:: DATA EXTRACT

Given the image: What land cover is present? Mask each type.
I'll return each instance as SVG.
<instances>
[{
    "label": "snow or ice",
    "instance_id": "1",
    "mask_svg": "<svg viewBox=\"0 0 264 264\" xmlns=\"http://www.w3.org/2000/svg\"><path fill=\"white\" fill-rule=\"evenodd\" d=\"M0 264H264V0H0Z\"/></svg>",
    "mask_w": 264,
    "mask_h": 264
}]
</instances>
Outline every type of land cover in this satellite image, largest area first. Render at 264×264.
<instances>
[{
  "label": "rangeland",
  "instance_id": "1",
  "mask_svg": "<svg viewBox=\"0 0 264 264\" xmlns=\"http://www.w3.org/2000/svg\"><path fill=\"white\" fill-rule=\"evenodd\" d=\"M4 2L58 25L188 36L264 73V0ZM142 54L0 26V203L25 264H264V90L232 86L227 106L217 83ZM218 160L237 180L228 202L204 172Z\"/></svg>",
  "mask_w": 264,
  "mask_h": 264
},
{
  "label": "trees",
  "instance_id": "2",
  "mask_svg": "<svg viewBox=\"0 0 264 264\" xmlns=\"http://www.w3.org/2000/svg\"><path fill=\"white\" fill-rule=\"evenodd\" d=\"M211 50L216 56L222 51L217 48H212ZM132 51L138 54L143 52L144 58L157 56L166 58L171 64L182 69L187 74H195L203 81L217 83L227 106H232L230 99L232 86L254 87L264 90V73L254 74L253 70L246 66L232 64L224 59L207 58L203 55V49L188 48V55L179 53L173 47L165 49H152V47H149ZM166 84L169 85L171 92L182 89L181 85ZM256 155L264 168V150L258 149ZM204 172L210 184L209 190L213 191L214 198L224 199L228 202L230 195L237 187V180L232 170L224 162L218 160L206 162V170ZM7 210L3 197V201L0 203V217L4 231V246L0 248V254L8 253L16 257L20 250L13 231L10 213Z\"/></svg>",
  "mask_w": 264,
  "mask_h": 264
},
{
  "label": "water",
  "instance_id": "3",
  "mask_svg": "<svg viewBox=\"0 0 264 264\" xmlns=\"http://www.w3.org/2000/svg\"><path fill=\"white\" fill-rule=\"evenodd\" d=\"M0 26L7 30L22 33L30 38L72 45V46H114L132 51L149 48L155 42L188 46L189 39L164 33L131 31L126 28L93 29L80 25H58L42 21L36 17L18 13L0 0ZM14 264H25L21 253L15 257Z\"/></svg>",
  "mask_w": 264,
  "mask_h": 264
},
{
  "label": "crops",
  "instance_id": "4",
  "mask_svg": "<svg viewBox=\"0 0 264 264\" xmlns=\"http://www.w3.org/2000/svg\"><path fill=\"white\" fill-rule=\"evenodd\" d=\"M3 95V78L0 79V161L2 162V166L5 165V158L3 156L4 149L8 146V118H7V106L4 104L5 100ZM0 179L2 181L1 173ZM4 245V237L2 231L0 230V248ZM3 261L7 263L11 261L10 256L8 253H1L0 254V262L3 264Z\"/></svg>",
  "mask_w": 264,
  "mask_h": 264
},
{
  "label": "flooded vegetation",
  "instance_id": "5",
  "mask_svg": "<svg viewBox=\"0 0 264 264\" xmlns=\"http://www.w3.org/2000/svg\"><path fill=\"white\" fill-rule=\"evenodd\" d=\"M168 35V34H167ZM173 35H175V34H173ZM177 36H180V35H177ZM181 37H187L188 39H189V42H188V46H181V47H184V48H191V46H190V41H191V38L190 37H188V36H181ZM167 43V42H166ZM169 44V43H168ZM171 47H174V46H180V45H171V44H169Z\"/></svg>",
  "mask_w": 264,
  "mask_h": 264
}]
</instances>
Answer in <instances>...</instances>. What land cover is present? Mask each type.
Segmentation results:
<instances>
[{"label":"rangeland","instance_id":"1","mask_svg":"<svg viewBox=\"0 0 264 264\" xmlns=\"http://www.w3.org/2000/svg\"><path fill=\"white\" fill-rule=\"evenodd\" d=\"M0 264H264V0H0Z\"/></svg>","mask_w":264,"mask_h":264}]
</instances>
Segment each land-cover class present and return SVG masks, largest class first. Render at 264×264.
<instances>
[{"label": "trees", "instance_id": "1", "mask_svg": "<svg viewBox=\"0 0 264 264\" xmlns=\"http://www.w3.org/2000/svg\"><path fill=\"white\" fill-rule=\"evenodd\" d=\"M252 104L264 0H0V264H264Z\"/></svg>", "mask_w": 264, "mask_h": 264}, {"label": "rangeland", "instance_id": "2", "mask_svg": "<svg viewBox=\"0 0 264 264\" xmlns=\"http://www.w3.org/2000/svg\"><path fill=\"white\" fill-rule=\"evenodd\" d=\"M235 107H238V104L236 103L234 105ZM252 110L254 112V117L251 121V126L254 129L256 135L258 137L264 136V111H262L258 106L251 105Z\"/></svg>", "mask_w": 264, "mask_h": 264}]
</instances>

::::

INSTRUCTIONS TO FOLLOW:
Using the entries above, please restate each one word for word.

WRITTEN REPLY:
Given the image: What land cover is present? Mask each type.
I'll return each instance as SVG.
<instances>
[{
    "label": "snow or ice",
    "instance_id": "1",
    "mask_svg": "<svg viewBox=\"0 0 264 264\" xmlns=\"http://www.w3.org/2000/svg\"><path fill=\"white\" fill-rule=\"evenodd\" d=\"M0 264H264V0H0Z\"/></svg>",
    "mask_w": 264,
    "mask_h": 264
}]
</instances>
Outline every type of land cover in this satellite image, largest area first. Render at 264×264.
<instances>
[{
  "label": "rangeland",
  "instance_id": "1",
  "mask_svg": "<svg viewBox=\"0 0 264 264\" xmlns=\"http://www.w3.org/2000/svg\"><path fill=\"white\" fill-rule=\"evenodd\" d=\"M4 2L58 25L188 36L264 73V0ZM142 54L0 26V203L25 264H264V90L232 86L227 106L217 83ZM218 160L237 180L228 202L204 172Z\"/></svg>",
  "mask_w": 264,
  "mask_h": 264
},
{
  "label": "trees",
  "instance_id": "2",
  "mask_svg": "<svg viewBox=\"0 0 264 264\" xmlns=\"http://www.w3.org/2000/svg\"><path fill=\"white\" fill-rule=\"evenodd\" d=\"M211 50L216 56L222 51L217 48H212ZM132 51L138 54L143 52L144 58L157 56L166 58L171 64L182 69L187 74H195L203 81L217 83L227 106H232L230 99L232 86L254 87L264 90V73L254 74L253 70L246 66L232 64L224 59L207 58L203 55V49L188 48V55L179 53L173 47L165 49H152V47H149ZM166 84L169 85L171 92L182 89L181 85ZM256 155L264 168V150L258 149ZM204 172L210 184L209 190L213 191L214 198L224 199L228 202L230 195L237 187V180L232 170L224 162L218 160L206 162V170ZM7 210L3 197V201L0 203V217L4 231V246L0 248V254L8 253L16 257L20 250L13 231L10 213Z\"/></svg>",
  "mask_w": 264,
  "mask_h": 264
},
{
  "label": "water",
  "instance_id": "3",
  "mask_svg": "<svg viewBox=\"0 0 264 264\" xmlns=\"http://www.w3.org/2000/svg\"><path fill=\"white\" fill-rule=\"evenodd\" d=\"M0 26L7 30L22 33L30 38L72 45V46H114L132 51L149 48L155 42L188 46L189 39L164 33L131 31L126 28L93 29L80 25H58L42 21L36 17L18 13L0 0ZM14 264H25L21 253L15 257Z\"/></svg>",
  "mask_w": 264,
  "mask_h": 264
},
{
  "label": "crops",
  "instance_id": "4",
  "mask_svg": "<svg viewBox=\"0 0 264 264\" xmlns=\"http://www.w3.org/2000/svg\"><path fill=\"white\" fill-rule=\"evenodd\" d=\"M3 95V78L0 79V161L2 162V166L5 165V158L3 156L4 149L8 146V118H7V106L4 104L5 100ZM0 179L2 181L1 173ZM4 245V237L2 231L0 230V248ZM3 261L7 263L11 261L10 256L8 253H1L0 254V262L3 264Z\"/></svg>",
  "mask_w": 264,
  "mask_h": 264
},
{
  "label": "flooded vegetation",
  "instance_id": "5",
  "mask_svg": "<svg viewBox=\"0 0 264 264\" xmlns=\"http://www.w3.org/2000/svg\"><path fill=\"white\" fill-rule=\"evenodd\" d=\"M168 35V34H167ZM173 35H175V34H173ZM177 36H180V35H177ZM181 37H187L188 39H189V42H188V46H181V47H184V48H191V46H190V41H191V38L190 37H188V36H181ZM167 43V42H166ZM169 44V43H168ZM171 47H174V46H180V45H171V44H169Z\"/></svg>",
  "mask_w": 264,
  "mask_h": 264
}]
</instances>
Answer in <instances>...</instances>. What land cover is present? Mask each type.
Segmentation results:
<instances>
[{"label":"rangeland","instance_id":"1","mask_svg":"<svg viewBox=\"0 0 264 264\" xmlns=\"http://www.w3.org/2000/svg\"><path fill=\"white\" fill-rule=\"evenodd\" d=\"M0 264H264V0H0Z\"/></svg>","mask_w":264,"mask_h":264}]
</instances>
Segment each land-cover class present and return SVG masks, largest class first. Render at 264×264.
<instances>
[{"label": "trees", "instance_id": "1", "mask_svg": "<svg viewBox=\"0 0 264 264\" xmlns=\"http://www.w3.org/2000/svg\"><path fill=\"white\" fill-rule=\"evenodd\" d=\"M252 104L264 0H0V264H264Z\"/></svg>", "mask_w": 264, "mask_h": 264}, {"label": "rangeland", "instance_id": "2", "mask_svg": "<svg viewBox=\"0 0 264 264\" xmlns=\"http://www.w3.org/2000/svg\"><path fill=\"white\" fill-rule=\"evenodd\" d=\"M235 107H238V104L236 103L234 105ZM252 110L254 112V117L251 121V126L254 129L256 135L258 137L264 136V111H262L258 106L251 105Z\"/></svg>", "mask_w": 264, "mask_h": 264}]
</instances>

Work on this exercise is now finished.